The body builder takes off his shirt and the blonde says, "What a great chest you have!" He tells her, "That's 100 lbs. of dynamite, Baby." He takes off his pants and the blonde says, "What massive Calves you have!" The body builder tells her, "That's 100 lbs. Of dynamite, baby." He then removes his underwear, and the blonde goes running out of the Apartment screaming in fear. The body builder puts his clothes back on and chases after her. He catches up to her and asks why she ran out of the apartment like that. The blonde replies, "I didn't want to be around all that dynamite when I saw how short the fuse was !!!!!!

Night At The Bar

"Bartender, gimme 'nother drink, says a very drunk man. "Sorry sir," replies the bartender. "I have to cut you off." "Just gimme another drink." "O.K. I'll make a deal with you. I'll give you another drink and call you a cab. When the cab comes, regardless of whether you're done or not you have to go." "Thass a good deal," the drunk says. He gets his drink and immediately pukes all over his own shirt. "Oh shit, what am I gonna do now?

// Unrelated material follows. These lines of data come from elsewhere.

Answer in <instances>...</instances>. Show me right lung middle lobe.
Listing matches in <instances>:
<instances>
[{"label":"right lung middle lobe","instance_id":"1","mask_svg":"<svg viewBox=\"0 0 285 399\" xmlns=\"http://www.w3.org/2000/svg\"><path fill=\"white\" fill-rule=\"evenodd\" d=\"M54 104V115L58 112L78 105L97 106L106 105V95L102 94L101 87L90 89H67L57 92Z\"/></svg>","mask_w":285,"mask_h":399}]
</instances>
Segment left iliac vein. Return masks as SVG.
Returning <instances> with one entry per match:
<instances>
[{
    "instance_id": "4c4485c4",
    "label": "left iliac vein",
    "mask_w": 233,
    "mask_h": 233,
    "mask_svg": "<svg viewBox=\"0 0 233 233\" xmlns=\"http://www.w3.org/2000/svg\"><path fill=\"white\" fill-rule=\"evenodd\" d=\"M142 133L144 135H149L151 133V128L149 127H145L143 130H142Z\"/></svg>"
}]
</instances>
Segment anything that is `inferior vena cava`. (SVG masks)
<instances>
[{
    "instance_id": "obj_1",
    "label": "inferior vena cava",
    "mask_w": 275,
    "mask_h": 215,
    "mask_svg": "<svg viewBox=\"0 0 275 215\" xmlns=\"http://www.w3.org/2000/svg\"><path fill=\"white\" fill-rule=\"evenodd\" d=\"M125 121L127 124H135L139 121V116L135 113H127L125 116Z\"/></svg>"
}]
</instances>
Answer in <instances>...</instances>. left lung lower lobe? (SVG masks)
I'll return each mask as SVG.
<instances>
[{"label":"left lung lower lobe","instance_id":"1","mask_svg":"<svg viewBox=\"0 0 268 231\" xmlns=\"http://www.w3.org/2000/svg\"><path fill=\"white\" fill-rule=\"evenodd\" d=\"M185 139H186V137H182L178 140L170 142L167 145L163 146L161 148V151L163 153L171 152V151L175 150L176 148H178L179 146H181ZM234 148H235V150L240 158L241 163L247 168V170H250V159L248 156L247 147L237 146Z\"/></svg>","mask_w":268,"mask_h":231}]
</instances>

My wife's gonna kill me." "Relax," the bartender says, "give me a five-dollar bill." The bartender folds up the bill and puts it in the guy's shirt pocket. "When you get home, tell your wife you were in the bar and some drunk puked on you and gave you five bucks to have your shirt cleaned." "Thass a great idea!" When the drunk gets home his wife answers the door. "WHERE HAVE YOU BEEN? LOOK AT YOUR SHIRT! WHAT HAPPENED?" He tried to put on his most sober voice and said, "Relaaaax honey, some drunk guy puked on me and gave me five bucks to have my shirt cleaned." The drunk's wife reaches in his pocket, grabs the money, and says, "THERE'S TEN BUCKS HERE!" "Oh yeah, he shit in my pants, too."